Allergische Reaktionen verbreitet
Eine direkte Pilz-Infektion kommt selten vor, sie wird fast ausschließlich bei extrem Immungeschwächten, zum Beispiel bei Aids- oder Krebspatienten, beobachtet. Wesentlich verbreiteter sind allergische Reaktionen. Nach Auskunft des Experten-Verbandes American College of Occupational and Environmental Medicine entwickeln etwa zehn Prozent der Bevölkerung im Laufe ihres Lebens Antikörper gegen Schimmelpilze. Allerdings zeigt nur die Hälfte von ihnen auch die klinischen Symptome einer Allergie.

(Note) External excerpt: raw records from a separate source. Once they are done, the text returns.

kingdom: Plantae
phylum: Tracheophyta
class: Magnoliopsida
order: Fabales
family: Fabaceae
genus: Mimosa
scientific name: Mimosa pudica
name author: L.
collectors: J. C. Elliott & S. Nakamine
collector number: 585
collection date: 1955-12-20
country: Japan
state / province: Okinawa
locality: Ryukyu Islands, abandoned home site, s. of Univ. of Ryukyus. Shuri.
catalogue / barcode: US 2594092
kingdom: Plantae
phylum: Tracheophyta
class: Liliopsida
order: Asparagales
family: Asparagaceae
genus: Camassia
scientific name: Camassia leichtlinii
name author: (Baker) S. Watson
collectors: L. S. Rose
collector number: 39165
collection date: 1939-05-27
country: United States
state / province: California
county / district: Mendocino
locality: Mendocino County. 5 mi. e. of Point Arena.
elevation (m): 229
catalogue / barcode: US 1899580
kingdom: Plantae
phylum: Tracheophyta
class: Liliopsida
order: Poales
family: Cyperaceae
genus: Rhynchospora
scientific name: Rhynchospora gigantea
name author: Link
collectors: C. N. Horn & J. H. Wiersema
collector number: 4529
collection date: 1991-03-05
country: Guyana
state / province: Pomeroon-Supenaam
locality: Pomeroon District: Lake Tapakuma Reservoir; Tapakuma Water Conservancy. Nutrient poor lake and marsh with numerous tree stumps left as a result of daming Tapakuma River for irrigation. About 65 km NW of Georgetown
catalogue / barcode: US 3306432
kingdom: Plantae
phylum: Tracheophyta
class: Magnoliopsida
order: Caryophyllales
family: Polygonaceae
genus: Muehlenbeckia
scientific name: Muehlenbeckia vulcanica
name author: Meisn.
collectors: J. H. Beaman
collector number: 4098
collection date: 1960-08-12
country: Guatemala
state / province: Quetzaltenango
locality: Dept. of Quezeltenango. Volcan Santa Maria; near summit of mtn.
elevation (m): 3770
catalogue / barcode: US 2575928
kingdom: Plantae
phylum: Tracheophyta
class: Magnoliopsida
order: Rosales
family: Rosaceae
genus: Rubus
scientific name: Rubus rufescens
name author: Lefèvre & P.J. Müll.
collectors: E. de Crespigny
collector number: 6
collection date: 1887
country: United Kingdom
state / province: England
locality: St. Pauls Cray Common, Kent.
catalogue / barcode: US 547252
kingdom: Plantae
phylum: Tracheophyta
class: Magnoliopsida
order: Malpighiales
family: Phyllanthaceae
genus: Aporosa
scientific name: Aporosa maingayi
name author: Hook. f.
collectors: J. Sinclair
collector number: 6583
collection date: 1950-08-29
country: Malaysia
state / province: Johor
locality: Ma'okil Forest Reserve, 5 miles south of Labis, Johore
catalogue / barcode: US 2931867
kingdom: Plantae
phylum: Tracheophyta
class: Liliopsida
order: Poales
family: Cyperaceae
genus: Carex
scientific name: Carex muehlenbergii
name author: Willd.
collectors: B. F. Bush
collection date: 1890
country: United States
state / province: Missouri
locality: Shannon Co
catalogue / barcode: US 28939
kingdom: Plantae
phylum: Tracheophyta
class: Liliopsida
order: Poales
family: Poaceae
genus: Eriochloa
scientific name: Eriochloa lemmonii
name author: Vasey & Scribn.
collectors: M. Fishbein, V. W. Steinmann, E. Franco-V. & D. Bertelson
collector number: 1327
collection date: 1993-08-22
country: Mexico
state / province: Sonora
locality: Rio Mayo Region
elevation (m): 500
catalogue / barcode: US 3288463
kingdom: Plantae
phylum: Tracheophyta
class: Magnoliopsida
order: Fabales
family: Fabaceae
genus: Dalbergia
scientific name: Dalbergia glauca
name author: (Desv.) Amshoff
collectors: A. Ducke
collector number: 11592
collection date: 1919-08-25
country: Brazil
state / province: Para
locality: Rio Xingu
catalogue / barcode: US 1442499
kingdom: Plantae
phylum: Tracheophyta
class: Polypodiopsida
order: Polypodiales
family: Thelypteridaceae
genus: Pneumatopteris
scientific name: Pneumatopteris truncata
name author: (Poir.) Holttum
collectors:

Vollends rätselhaft ist die Rolle der Mycotoxine. Man kennt mehr als 350 Schimmelpilzarten, die mehr als 400 verschiedene Toxine produzieren. "Allerdings können wir kaum vorhersagen, wann die Pilze damit anfangen", sagt Tom Volk.
Aufnahme mit der Nahrung
In den meisten Fällen, in denen Menschen in der Vergangenheit durch Mycotoxine erkrankten, hatten sie diese wohl mit der Nahrung aufgenommen. Prominentes Beispiel hierfür ist das Mutterkorn, eine Pilzerkrankung des Roggens. Der Verzehr von mutterkornverseuchtem Getreide kann zum Absterben von Gliedmaßen, zu Halluzinationen und sogar zum Tod führen. Die von Stachybotrys produzierten Toxine gehören dagegen zur Klasse der Trichothecene. Diese organischen Verbindungen behindern die Proteinbiosynthese. Das könnte unzählige Folgen haben, nur: Keine einzige wurde jemals zweifelsfrei nachgewiesen. "Das Problem ist, daß Tierversuche unter Laborbedingungen einfach nicht geeignet sind, um die Auswirkungen von Schimmelpilzen auf die menschliche Gesundheit zu untersuchen", sagt Volk. "Man kann quasi nur abwarten, ob irgendwem etwas passiert, und dann weiter nachforschen."
Wie die Vergangenheit gezeigt hat, funktioniert das nur, wenn man sich auf eine sinnvolle Untersuchungsmethode verständigen würde. Die Männer im Mondanzug werden in den Vereinigten Staaten wohl bis auf weiteres nicht arbeitslos werden.